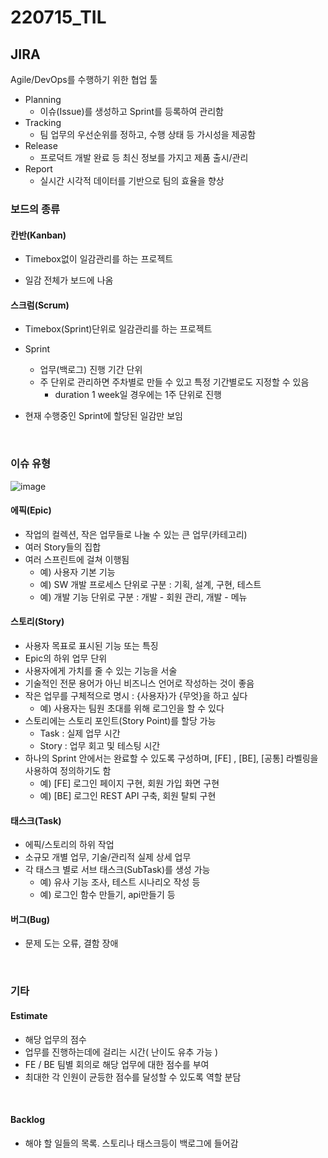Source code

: # 220715_TIL

## JIRA

Agile/DevOps를 수행하기 위한 협업 툴

- Planning
  - 이슈(Issue)를 생성하고 Sprint를 등록하여 관리함
- Tracking
  - 팀 업무의 우선순위를 정하고, 수행 상태 등 가시성을 제공함
- Release
  - 프로덕트 개발 완료 등 최신 정보를 가지고 제품 출시/관리
- Report
  - 실시간 시각적 데이터를 기반으로 팀의 효율을 향상

### 보드의 종류

#### 칸반(Kanban)

- Timebox없이 일감관리를 하는 프로젝트

- 일감 전체가 보드에 나옴

#### 스크럼(Scrum)

- Timebox(Sprint)단위로 일감관리를 하는 프로젝트

- Sprint

  - 업무(백로그) 진행 기간 단위
  - 주 단위로 관리하면 주차별로 만들 수 있고 특정 기간별로도 지정할 수 있음
    - duration 1 week일 경우에는 1주 단위로 진행

- 현재 수행중인 Sprint에 할당된 일감만 보임

  

<br>

### 이슈 유형

![image](https://user-images.githubusercontent.com/93081720/179242955-78fd9793-3ce2-4782-ba54-f51d7ad25ce2.png)

#### 에픽(Epic)

- 작업의 컬렉션, 작은 업무들로 나눌 수 있는 큰 업무(카테고리)
- 여러 Story들의 집합
- 여러 스프린트에 걸쳐 이행됨
  - 예) 사용자 기본 기능
  - 예) SW 개발 프로세스 단위로 구분 : 기획, 설계, 구현, 테스트
  - 예) 개발 기능 단위로 구분 : 개발 - 회원 관리, 개발 - 메뉴

#### 스토리(Story)

- 사용자 목표로 표시된 기능 또는 특징
- Epic의 하위 업무 단위
- 사용자에게 가치를 줄 수 있는 기능을 서술
- 기술적인 전문 용어가 아닌 비즈니스 언어로 작성하는 것이 좋음
- 작은 업무를 구체적으로 명시 : {사용자}가 {무엇}을 하고 싶다
  - 예) 사용자는 팀원 초대를 위해 로그인을 할 수 있다
- 스토리에는 스토리 포인트(Story Point)를 할당 가능
  - Task : 실제 업무 시간
  - Story : 업무 회고 및 테스팅 시간
- 하나의 Sprint 안에서는 완료할 수 있도록 구성하며, [FE] , [BE], [공통] 라벨링을 사용하여 정의하기도 함
  - 예) [FE] 로그인 페이지 구현, 회원 가입 화면 구현
  - 예) [BE] 로그인 REST API 구축, 회원 탈퇴 구현


#### 태스크(Task)

- 에픽/스토리의 하위 작업
- 소규모 개별 업무, 기술/관리적 실제 상세 업무
- 각 태스크 별로 서브 태스크(SubTask)를 생성 가능
  - 예) 유사 기능 조사, 테스트 시나리오 작성 등
  - 예) 로그인 함수 만들기, api만들기 등

#### 버그(Bug)

- 문제 도는 오류, 결함 장애

<br>

### 기타

#### Estimate

- 해당 업무의 점수
- 업무를 진행하는데에 걸리는 시간( 난이도 유추 가능 )
- FE / BE 팀별 회의로 해당 업무에 대한 점수를 부여
- 최대한 각 인원이 균등한 점수를 달성할 수 있도록 역할 분담

<br>

#### Backlog

- 해야 할 일들의 목록. 스토리나 태스크등이 백로그에 들어감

..........

## JOB
Please copy the source text from the entries above character for character, omitting the pictures.

## EXERCISE RESULT
Source code

: # 220715_TIL

## JIRA

Agile/DevOps를 수행하기 위한 협업 툴

- Planning
  - 이슈(Issue)를 생성하고 Sprint를 등록하여 관리함
- Tracking
  - 팀 업무의 우선순위를 정하고, 수행 상태 등 가시성을 제공함
- Release
  - 프로덕트 개발 완료 등 최신 정보를 가지고 제품 출시/관리
- Report
  - 실시간 시각적 데이터를 기반으로 팀의 효율을 향상

### 보드의 종류

#### 칸반(Kanban)

- Timebox없이 일감관리를 하는 프로젝트

- 일감 전체가 보드에 나옴

#### 스크럼(Scrum)

- Timebox(Sprint)단위로 일감관리를 하는 프로젝트

- Sprint

  - 업무(백로그) 진행 기간 단위
  - 주 단위로 관리하면 주차별로 만들 수 있고 특정 기간별로도 지정할 수 있음
    - duration 1 week일 경우에는 1주 단위로 진행

- 현재 수행중인 Sprint에 할당된 일감만 보임

  

<br>

### 이슈 유형

![image](https://user-images.githubusercontent.com/93081720/179242955-78fd9793-3ce2-4782-ba54-f51d7ad25ce2.png)

#### 에픽(Epic)

- 작업의 컬렉션, 작은 업무들로 나눌 수 있는 큰 업무(카테고리)
- 여러 Story들의 집합
- 여러 스프린트에 걸쳐 이행됨
  - 예) 사용자 기본 기능
  - 예) SW 개발 프로세스 단위로 구분 : 기획, 설계, 구현, 테스트
  - 예) 개발 기능 단위로 구분 : 개발 - 회원 관리, 개발 - 메뉴

#### 스토리(Story)

- 사용자 목표로 표시된 기능 또는 특징
- Epic의 하위 업무 단위
- 사용자에게 가치를 줄 수 있는 기능을 서술
- 기술적인 전문 용어가 아닌 비즈니스 언어로 작성하는 것이 좋음
- 작은 업무를 구체적으로 명시 : {사용자}가 {무엇}을 하고 싶다
  - 예) 사용자는 팀원 초대를 위해 로그인을 할 수 있다
- 스토리에는 스토리 포인트(Story Point)를 할당 가능
  - Task : 실제 업무 시간
  - Story : 업무 회고 및 테스팅 시간
- 하나의 Sprint 안에서는 완료할 수 있도록 구성하며, [FE] , [BE], [공통] 라벨링을 사용하여 정의하기도 함
  - 예) [FE] 로그인 페이지 구현, 회원 가입 화면 구현
  - 예) [BE] 로그인 REST API 구축, 회원 탈퇴 구현


#### 태스크(Task)

- 에픽/스토리의 하위 작업
- 소규모 개별 업무, 기술/관리적 실제 상세 업무
- 각 태스크 별로 서브 태스크(SubTask)를 생성 가능
  - 예) 유사 기능 조사, 테스트 시나리오 작성 등
  - 예) 로그인 함수 만들기, api만들기 등

#### 버그(Bug)

- 문제 도는 오류, 결함 장애

<br>

### 기타

#### Estimate

- 해당 업무의 점수
- 업무를 진행하는데에 걸리는 시간( 난이도 유추 가능 )
- FE / BE 팀별 회의로 해당 업무에 대한 점수를 부여
- 최대한 각 인원이 균등한 점수를 달성할 수 있도록 역할 분담

<br>

#### Backlog

- 해야 할 일들의 목록. 스토리나 태스크등이 백로그에 들어감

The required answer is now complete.